Skippon married twice: first, Maria Comes at Frankenthal in the Netherlands, on 14 May 1622; she died on 24 Jan. 1655, aged 54, and was buried in the chancel of Acton church, where a monument to her memory was erected (Carthew, Hundred of Launditch, p. 438; Quarles, Hist. of Foulsham, pp. 80, 97; cf. Commons' Journals, vi. 535). Skippon's second wife was Katherine Philips, widow. Skippon left a daughter Susanna, married to Richard, eldest son of Sir William Meredith, bart., on 5 April 1655 (Carthew, p. 441). His will also mentions two other daughters. Skippon's son by his first wife, Philip Skippon, was knighted on 19 April 1674 (Le Neve, Knights, p. 298).

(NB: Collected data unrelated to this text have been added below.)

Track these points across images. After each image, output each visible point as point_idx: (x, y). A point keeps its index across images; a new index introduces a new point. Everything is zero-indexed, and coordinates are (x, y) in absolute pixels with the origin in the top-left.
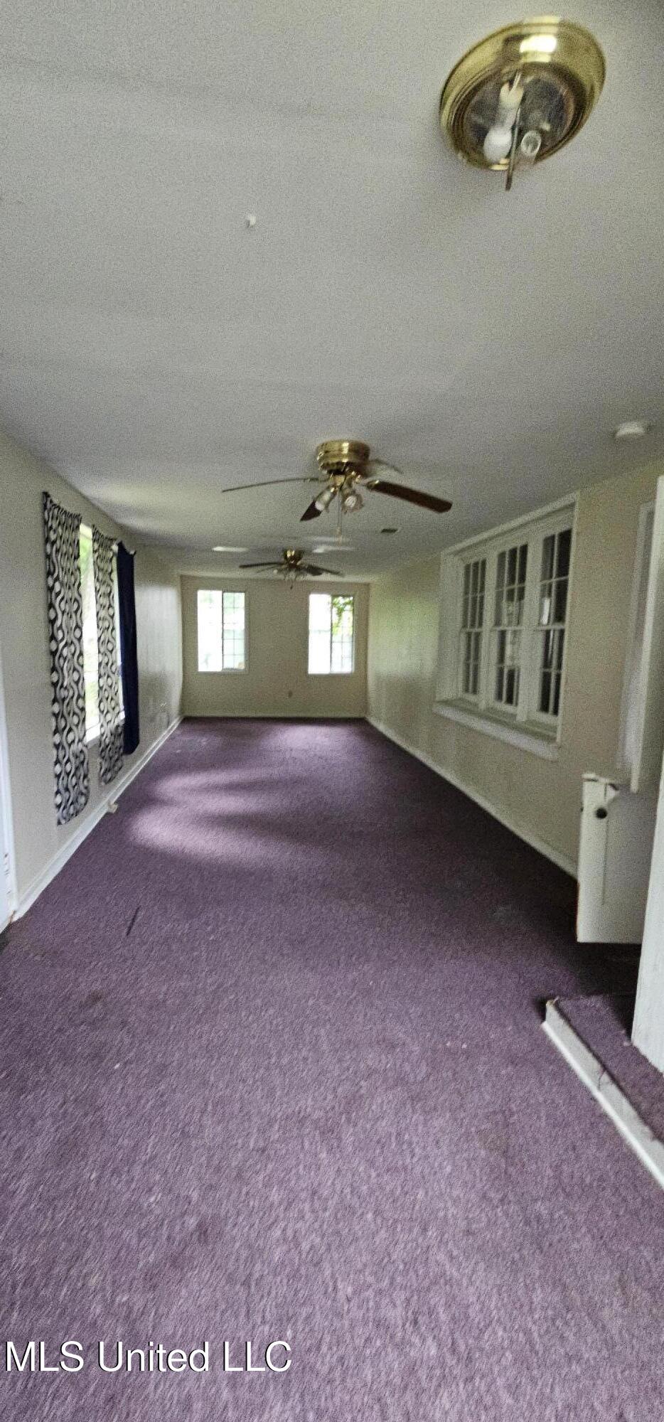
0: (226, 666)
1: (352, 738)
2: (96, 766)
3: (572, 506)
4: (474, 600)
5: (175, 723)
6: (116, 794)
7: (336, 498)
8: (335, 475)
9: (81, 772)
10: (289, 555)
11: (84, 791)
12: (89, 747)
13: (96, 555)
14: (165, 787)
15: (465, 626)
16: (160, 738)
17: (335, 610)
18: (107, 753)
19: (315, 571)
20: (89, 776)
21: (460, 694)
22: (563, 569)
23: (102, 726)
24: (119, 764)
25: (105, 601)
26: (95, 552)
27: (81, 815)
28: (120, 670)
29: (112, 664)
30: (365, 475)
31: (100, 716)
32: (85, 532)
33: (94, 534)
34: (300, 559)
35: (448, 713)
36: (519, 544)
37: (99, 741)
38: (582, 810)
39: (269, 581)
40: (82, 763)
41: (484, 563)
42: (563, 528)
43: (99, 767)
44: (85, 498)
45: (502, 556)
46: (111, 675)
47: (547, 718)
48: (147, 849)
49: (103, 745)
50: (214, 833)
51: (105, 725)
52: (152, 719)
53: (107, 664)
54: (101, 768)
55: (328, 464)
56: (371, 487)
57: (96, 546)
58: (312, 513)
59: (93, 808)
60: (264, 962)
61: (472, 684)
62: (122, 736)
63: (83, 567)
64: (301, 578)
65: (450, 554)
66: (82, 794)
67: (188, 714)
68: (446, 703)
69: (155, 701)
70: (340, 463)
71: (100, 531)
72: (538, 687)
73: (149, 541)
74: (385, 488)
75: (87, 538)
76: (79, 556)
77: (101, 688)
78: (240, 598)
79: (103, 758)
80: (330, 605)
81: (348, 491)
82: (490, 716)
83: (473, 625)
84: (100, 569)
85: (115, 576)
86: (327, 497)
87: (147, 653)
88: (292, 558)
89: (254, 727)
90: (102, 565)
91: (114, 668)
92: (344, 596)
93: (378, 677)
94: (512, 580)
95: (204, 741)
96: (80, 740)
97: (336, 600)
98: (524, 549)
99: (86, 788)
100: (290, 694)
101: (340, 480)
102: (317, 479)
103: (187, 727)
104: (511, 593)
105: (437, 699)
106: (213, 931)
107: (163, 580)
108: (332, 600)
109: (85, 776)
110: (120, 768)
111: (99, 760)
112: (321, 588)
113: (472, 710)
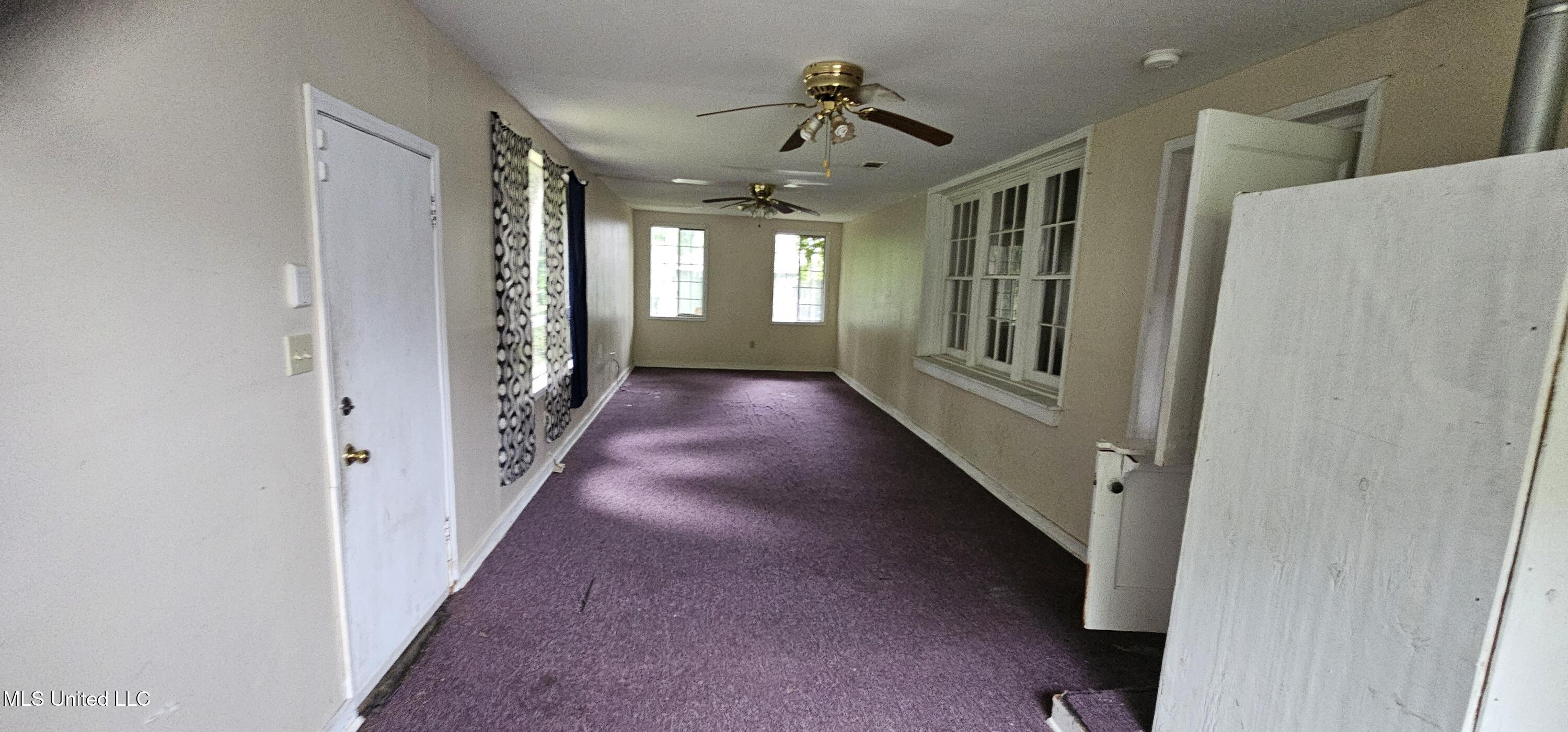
0: (681, 312)
1: (821, 395)
2: (542, 419)
3: (1084, 140)
4: (964, 244)
5: (625, 374)
6: (561, 452)
7: (824, 126)
8: (823, 100)
9: (527, 428)
10: (757, 190)
11: (530, 448)
12: (536, 399)
13: (547, 184)
14: (616, 445)
15: (952, 274)
16: (609, 391)
17: (804, 252)
18: (554, 407)
19: (786, 208)
20: (535, 432)
21: (945, 349)
22: (1070, 211)
23: (549, 376)
24: (567, 418)
25: (553, 236)
26: (545, 180)
27: (525, 475)
28: (569, 313)
29: (561, 307)
30: (858, 102)
31: (547, 365)
32: (535, 158)
33: (544, 161)
34: (769, 194)
35: (933, 370)
36: (1017, 184)
37: (546, 392)
38: (1095, 483)
39: (735, 218)
40: (528, 417)
41: (976, 203)
42: (1072, 167)
43: (545, 421)
44: (536, 120)
45: (997, 196)
46: (560, 319)
47: (1045, 378)
48: (600, 514)
49: (550, 399)
50: (673, 497)
51: (553, 375)
52: (601, 368)
53: (555, 306)
54: (547, 423)
55: (816, 88)
56: (863, 115)
57: (547, 175)
58: (795, 142)
59: (538, 468)
60: (735, 644)
61: (959, 338)
62: (570, 387)
63: (531, 197)
64: (771, 216)
65: (937, 193)
66: (528, 451)
67: (638, 364)
68: (929, 358)
69: (604, 350)
70: (829, 88)
71: (551, 158)
72: (1036, 343)
73: (600, 169)
74: (879, 117)
75: (538, 166)
76: (527, 186)
77: (549, 333)
78: (698, 237)
79: (549, 411)
80: (799, 247)
81: (838, 119)
82: (978, 374)
83: (961, 273)
84: (550, 201)
85: (564, 208)
86: (813, 125)
87: (597, 295)
88: (762, 193)
89: (710, 380)
90: (551, 196)
91: (562, 312)
92: (814, 237)
93: (851, 329)
94: (1008, 223)
95: (657, 395)
96: (527, 392)
97: (805, 241)
98: (1024, 189)
99: (532, 445)
100: (752, 345)
101: (830, 105)
102: (803, 105)
103: (638, 378)
104: (1007, 238)
105: (918, 355)
106: (676, 609)
107: (614, 213)
108: (801, 240)
109: (531, 432)
110: (567, 423)
111: (546, 414)
112: (789, 228)
113: (957, 367)
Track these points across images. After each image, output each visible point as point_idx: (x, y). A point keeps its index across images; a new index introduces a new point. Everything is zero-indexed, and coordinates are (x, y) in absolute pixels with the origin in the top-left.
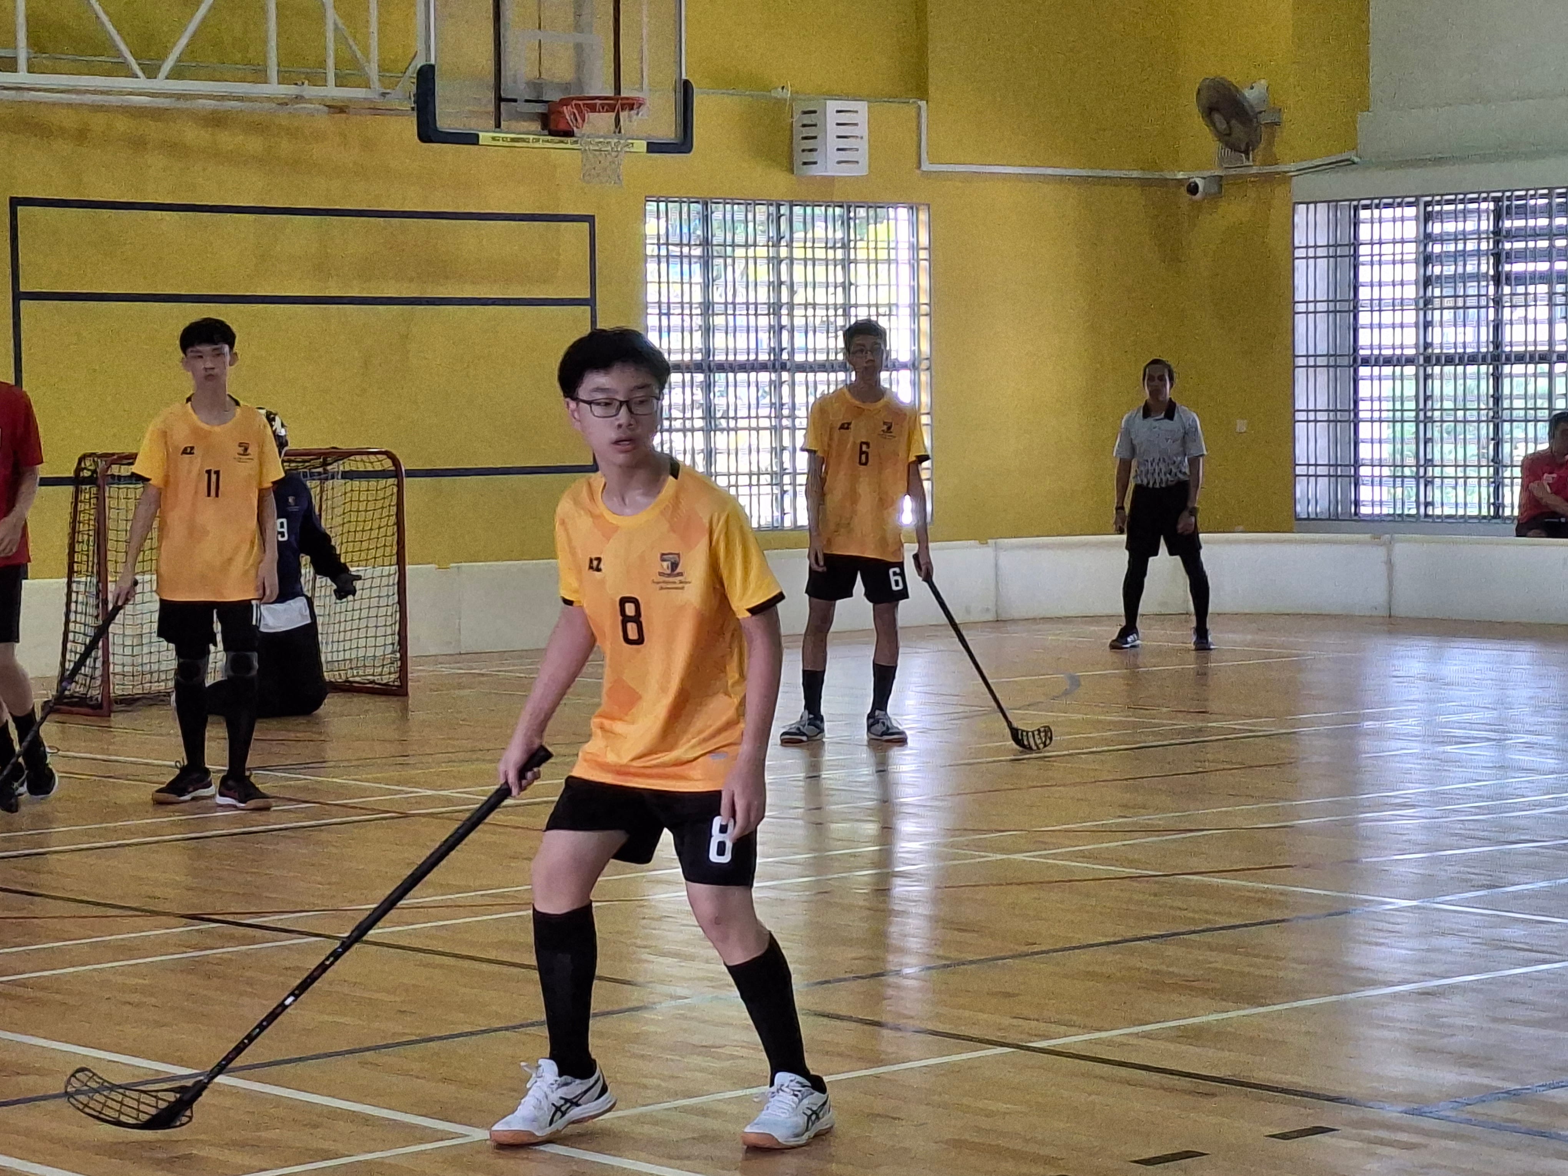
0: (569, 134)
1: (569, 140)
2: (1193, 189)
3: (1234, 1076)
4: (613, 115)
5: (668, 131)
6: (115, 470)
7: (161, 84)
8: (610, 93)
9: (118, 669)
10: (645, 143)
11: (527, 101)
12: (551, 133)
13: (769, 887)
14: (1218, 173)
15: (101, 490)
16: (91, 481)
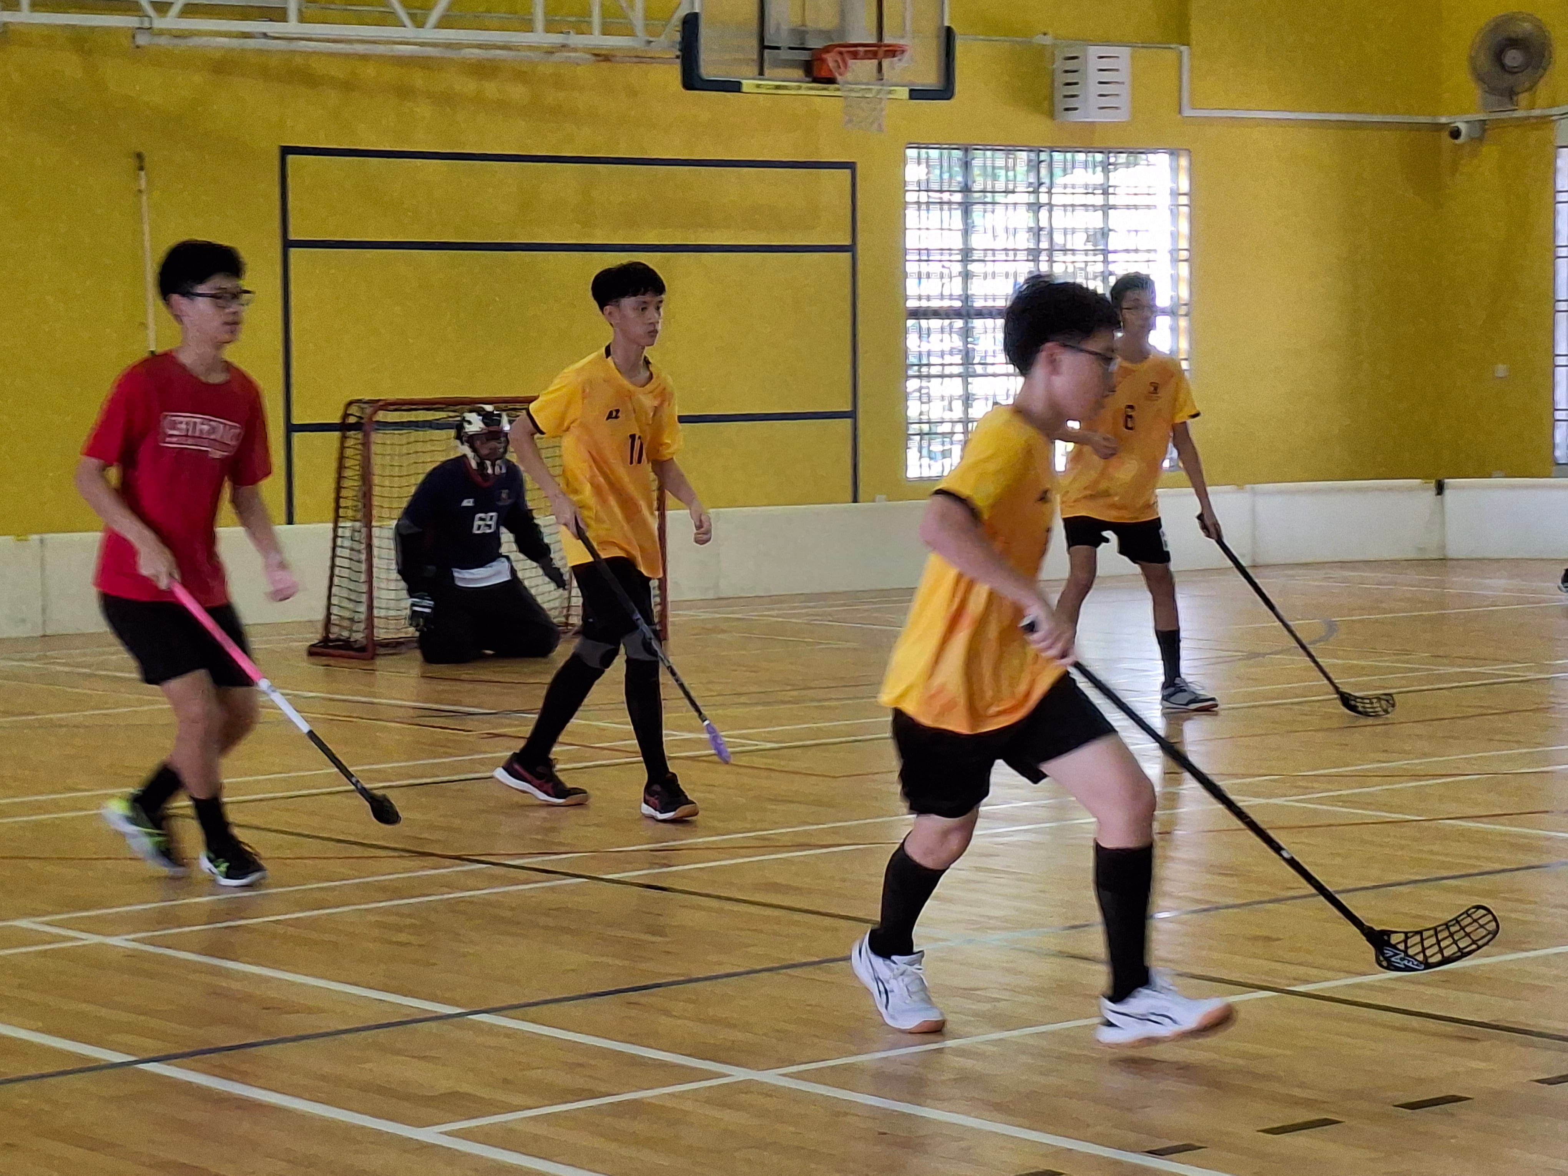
0: (831, 81)
1: (832, 86)
2: (1456, 134)
3: (1497, 1021)
4: (875, 62)
5: (930, 79)
6: (381, 416)
7: (429, 33)
8: (873, 40)
9: (383, 613)
10: (907, 90)
11: (791, 48)
12: (815, 80)
13: (1026, 831)
14: (1482, 117)
15: (367, 435)
16: (357, 427)
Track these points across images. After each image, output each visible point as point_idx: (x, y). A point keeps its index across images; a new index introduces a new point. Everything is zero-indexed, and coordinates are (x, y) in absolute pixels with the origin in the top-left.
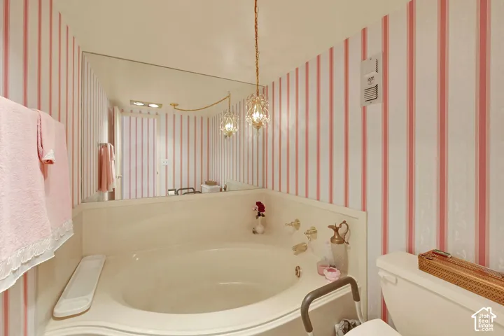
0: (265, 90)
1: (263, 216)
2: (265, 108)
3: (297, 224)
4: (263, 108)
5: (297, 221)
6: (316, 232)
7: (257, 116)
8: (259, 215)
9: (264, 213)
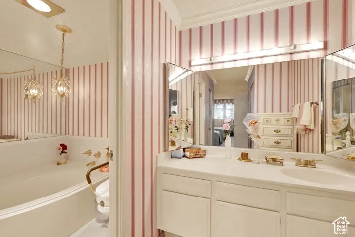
0: (67, 71)
1: (66, 152)
2: (67, 85)
3: (89, 152)
4: (66, 84)
5: (90, 150)
6: (100, 154)
7: (60, 89)
8: (62, 152)
9: (66, 150)
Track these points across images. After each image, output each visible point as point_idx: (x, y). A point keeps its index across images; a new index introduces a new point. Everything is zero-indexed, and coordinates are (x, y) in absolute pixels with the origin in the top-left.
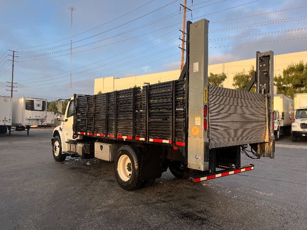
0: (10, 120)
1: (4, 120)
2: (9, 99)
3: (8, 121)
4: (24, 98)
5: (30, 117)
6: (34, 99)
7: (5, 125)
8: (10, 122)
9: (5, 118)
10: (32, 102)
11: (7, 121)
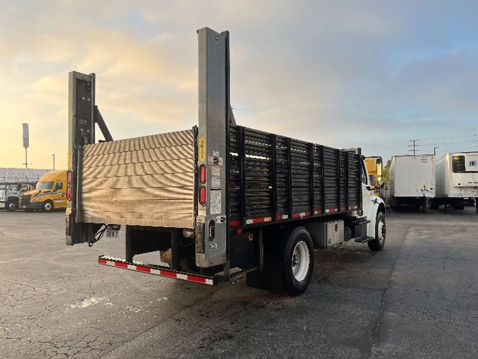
0: (432, 189)
1: (423, 190)
2: (429, 158)
3: (430, 190)
4: (450, 154)
5: (459, 184)
6: (464, 155)
7: (424, 196)
8: (432, 193)
9: (425, 187)
10: (462, 159)
11: (427, 190)
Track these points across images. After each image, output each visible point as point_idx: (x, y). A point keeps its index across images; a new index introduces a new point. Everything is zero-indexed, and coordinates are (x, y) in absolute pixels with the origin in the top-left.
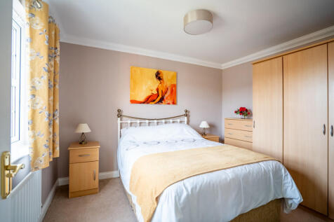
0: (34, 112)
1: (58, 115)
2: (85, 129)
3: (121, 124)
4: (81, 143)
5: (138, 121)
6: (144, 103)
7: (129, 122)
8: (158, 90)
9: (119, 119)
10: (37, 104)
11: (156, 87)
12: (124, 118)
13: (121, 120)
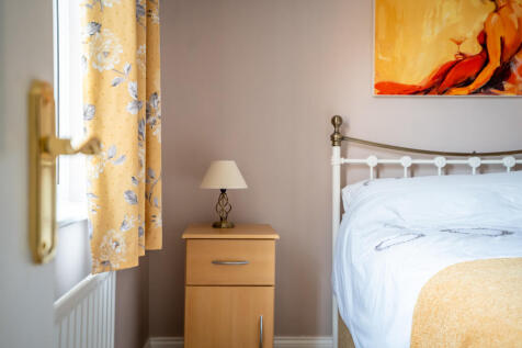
0: (98, 78)
1: (159, 113)
2: (228, 176)
3: (344, 168)
4: (216, 226)
5: (406, 161)
6: (426, 91)
7: (372, 161)
8: (483, 38)
9: (337, 150)
10: (106, 54)
11: (477, 28)
12: (353, 149)
13: (344, 154)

Portraits of Skippon, with short memoirs annexed, are given in John Vicars's ‘England's Worthies,’ 1647, p. 50, and in Ricraft's ‘England's Champions,’ 1647, p. 55. A list of others is given in the ‘Catalogue of the Sutherland Collection’ in the Bodleian Library, ii. 114.[In 1648 a poem was published entitled Truths Triumph, or a Just Vindication of Major-Gen. Skippon, 4to; Carthew's Hundred of Launditch; Noble's House of Cromwell, ed. 1787, i. 398; other authorities mentioned in the article.]